*EXERCISE REQUIREMENTS:* Reproduce the entries below word for word, but leave the pictures out of your copy.

*TASK DATA:*
== == ==

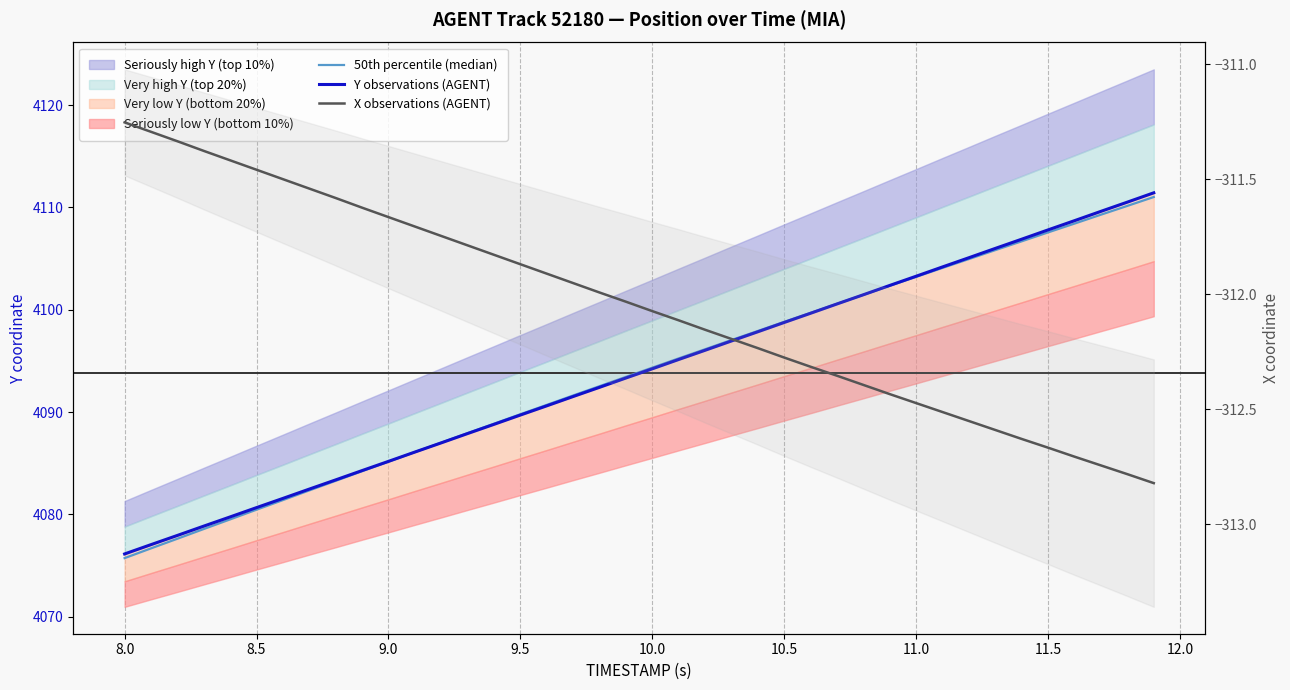

How many times do Y observations (AGENT) and 50th percentile (median) cross each other?

2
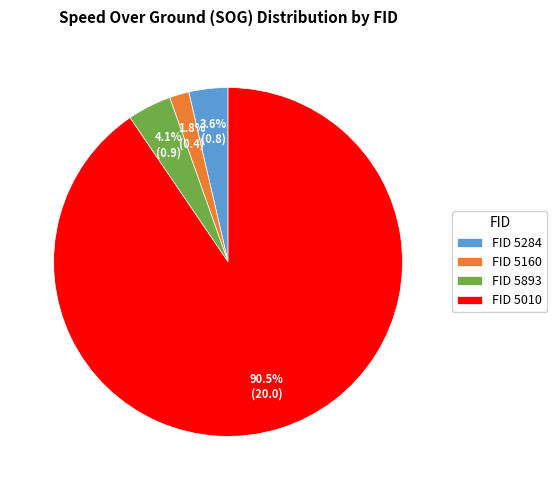

Count the number of slices in the pie.

4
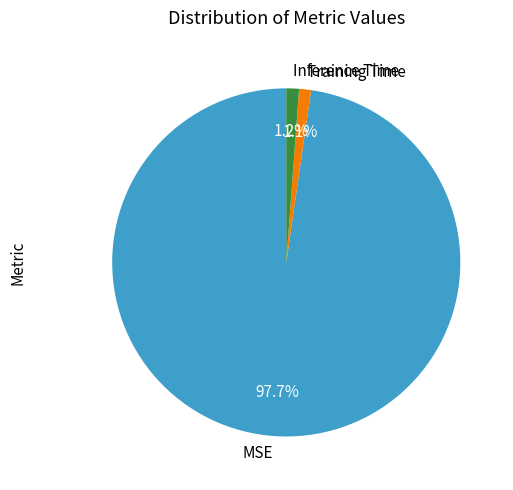

The MSE slice represents 90% of the pie. True or false?

False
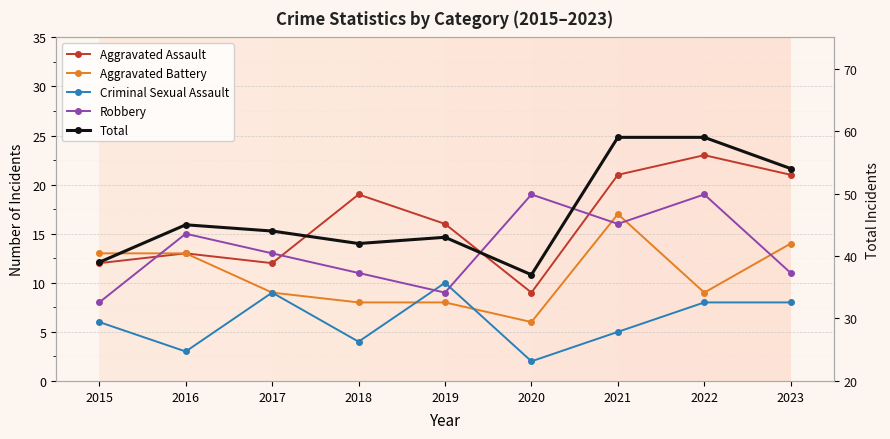

What is the difference between the Aggravated Assault values at 2016 and 2018?

6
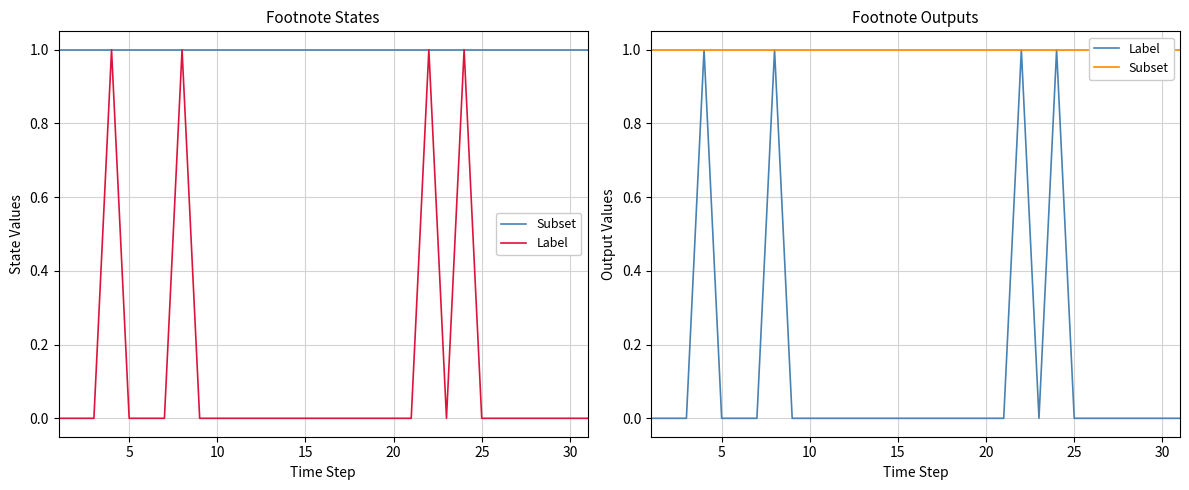

True or false: Subset and Label cross at least once.

False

== == ==

*WORKED SOLUTION:*
How many times do Y observations (AGENT) and 50th percentile (median) cross each other?

2

Count the number of slices in the pie.

4

The MSE slice represents 90% of the pie. True or false?

False

What is the difference between the Aggravated Assault values at 2016 and 2018?

6

True or false: Subset and Label cross at least once.

False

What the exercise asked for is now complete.